El presidente Dallin H. Oaks enseñó: “Nuestro Salvador se entregó al servicio desinteresado. Él enseñó que cada uno de nosotros debe seguirle al desechar los intereses egoístas a fin de servir a los demás”.
Él continuó:
“Un ejemplo familiar de lo que significa perder nuestra vida al servicio de los demás… es el sacrificio que los padres hacen por sus hijos. Las madres sufren dolor y la pérdida de prioridades y comodidades personales para dar a luz y criar a cada hijo. Los padres ajustan sus vidas y prioridades para proveer para la familia…
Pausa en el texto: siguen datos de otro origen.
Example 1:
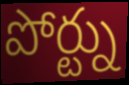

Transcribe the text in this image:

పోర్ట్ను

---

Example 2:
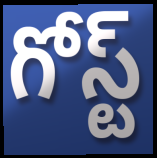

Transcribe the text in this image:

గోస్ట్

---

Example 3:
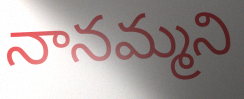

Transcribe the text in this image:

నానమ్మని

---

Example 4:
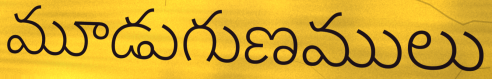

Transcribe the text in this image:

మూడుగుణములు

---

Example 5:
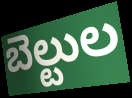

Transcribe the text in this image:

బెల్టుల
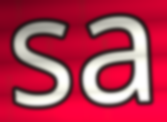
sa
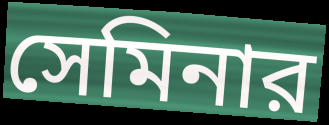
সেমিনার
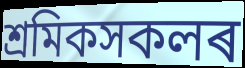
শ্ৰমিকসকলৰ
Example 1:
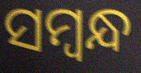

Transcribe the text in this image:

ସମ୍ବନ୍ଧ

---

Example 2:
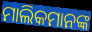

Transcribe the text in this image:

ମାଲିକମାନଙ୍କ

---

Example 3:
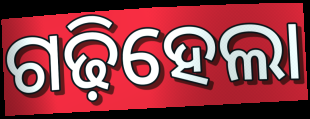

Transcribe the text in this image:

ଗଢ଼ିହେଲା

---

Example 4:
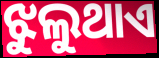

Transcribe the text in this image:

ଝୁଲୁଥାଏ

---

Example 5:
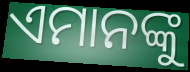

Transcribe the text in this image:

ଏମାନଙ୍କୁ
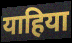
याहिया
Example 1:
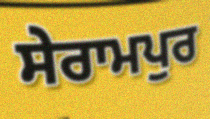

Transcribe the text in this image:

“Nos regocijamos también por aquellos que cuidan a familiares discapacitados y padres ancianos. Ninguno de los que prestan ese servicio se pregunta: ‘¿Qué gano yo?’. Todo ello requiere dejar a un lado la comodidad personal para servir desinteresadamente…
“[Y] todo esto ilustra el principio eterno de que somos más felices y nos sentimos más satisfechos cuando actuamos y servimos por lo que damos, y no por lo que recibimos.
“Nuestro Salvador nos enseña a seguirlo al hacer los sacrificios necesarios para perder nuestra vida en el servicio desinteresado a los demás”6.
El presidente Thomas S. Monson asimismo enseñó que “quizás cuando comparezcamos ante nuestro Hacedor, no se nos pregunte: ‘¿Cuántos cargos desempeñó?’, sino más bien: ‘¿A cuántas personas ayudó?’. En realidad, nunca podrán amar al Señor hasta que no lo sirvan a Él al servir a Su pueblo”7.
En otras palabras, hermanas, no importará si nos sentamos en los asientos cómodos o si nos esforzamos por llegar hasta el final de la reunión en una silla plegable oxidada en la última fila. Ni siquiera importará si, por necesidad, salimos al vestíbulo para consolar a un bebé que llora. Lo que importará es que vengamos con un deseo de servir, que notemos a aquellos a quienes ministramos y los saludemos con alegría, y que nos presentemos a aquellos que comparten nuestra fila de sillas plegables, brindándoles amistad, aunque no estemos asignados a ministrarles. Y sin duda importará que todo lo que hagamos sea hecho con el ingrediente especial del servicio combinado con el amor y el sacrificio.
He llegado a saber que no tenemos que hacer una torta de chocolate para ser maestros de Primaria exitosos, porque lo que importa no es la torta, sino el amor detrás de aquella acción.
Testifico que ese amor se vuelve sagrado por medio del sacrificio: el sacrificio de una maestra y aún más a través del sacrificio supremo y eterno del Hijo de Dios. ¡Doy testimonio de que Él vive! Lo amo y anhelo desechar los deseos egoístas a fin de amar y ministrar como Él lo hace. En el nombre de Jesucristo. Amén.